In 2011 a new book Who Killed Hammarskjöld? The UN, the Cold War and White Supremacy in Africa, by Susan Williams was released, raising new awareness around the crash. The book presented new findings, leading to the establishment of the Hammarskjöld Inquiry Trust in 2012, chaired by Lord Lea of Crondall, a former British Lord Justice of Appeal. The trustees of the inquiry included H.E. Chief Emeka Anyaoku of Nigeria, Archbishop Emeritus K.G. Hammar, Lord Marks of Henley-on-Thames Q. C., Prof. Henning Melber, Prof. Naison Ngoma, Hans Kristian Simensen, and Dr. Susan Williams.

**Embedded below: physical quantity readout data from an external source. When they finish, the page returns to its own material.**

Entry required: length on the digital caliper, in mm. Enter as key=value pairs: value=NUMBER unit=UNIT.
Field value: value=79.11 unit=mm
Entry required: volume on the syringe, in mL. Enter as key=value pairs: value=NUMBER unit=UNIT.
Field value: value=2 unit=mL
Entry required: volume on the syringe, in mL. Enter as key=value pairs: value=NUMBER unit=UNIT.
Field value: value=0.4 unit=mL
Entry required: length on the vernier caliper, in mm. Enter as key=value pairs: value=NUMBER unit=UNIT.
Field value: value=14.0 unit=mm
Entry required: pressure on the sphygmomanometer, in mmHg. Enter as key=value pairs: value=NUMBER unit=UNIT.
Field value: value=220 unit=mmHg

The Trust set up the Hammarskjöld Commission, an international group of four distinguished jurists, Sir Steven Sedley (Chair), Ambassador Hans Corell, Justice Richard Goldstone and Justice Wilhelmina Thomassen. After an examination of the available evidence and interviews in Ndola with witnesses who were still alive, the commission concluded: “There is persuasive evidence that the aircraft was subjected to some form of attack or threat as it circled to land at Ndola … (and) was in fact forced into its descent by some form of hostile action.”
It recommended that the UN conduct a further investigation and seek access to relevant records held by member states. The commission’s report was made public on 9 September 2013. On the same day, UN Secretary-General Ban Ki-moon announced that he would closely study the findings.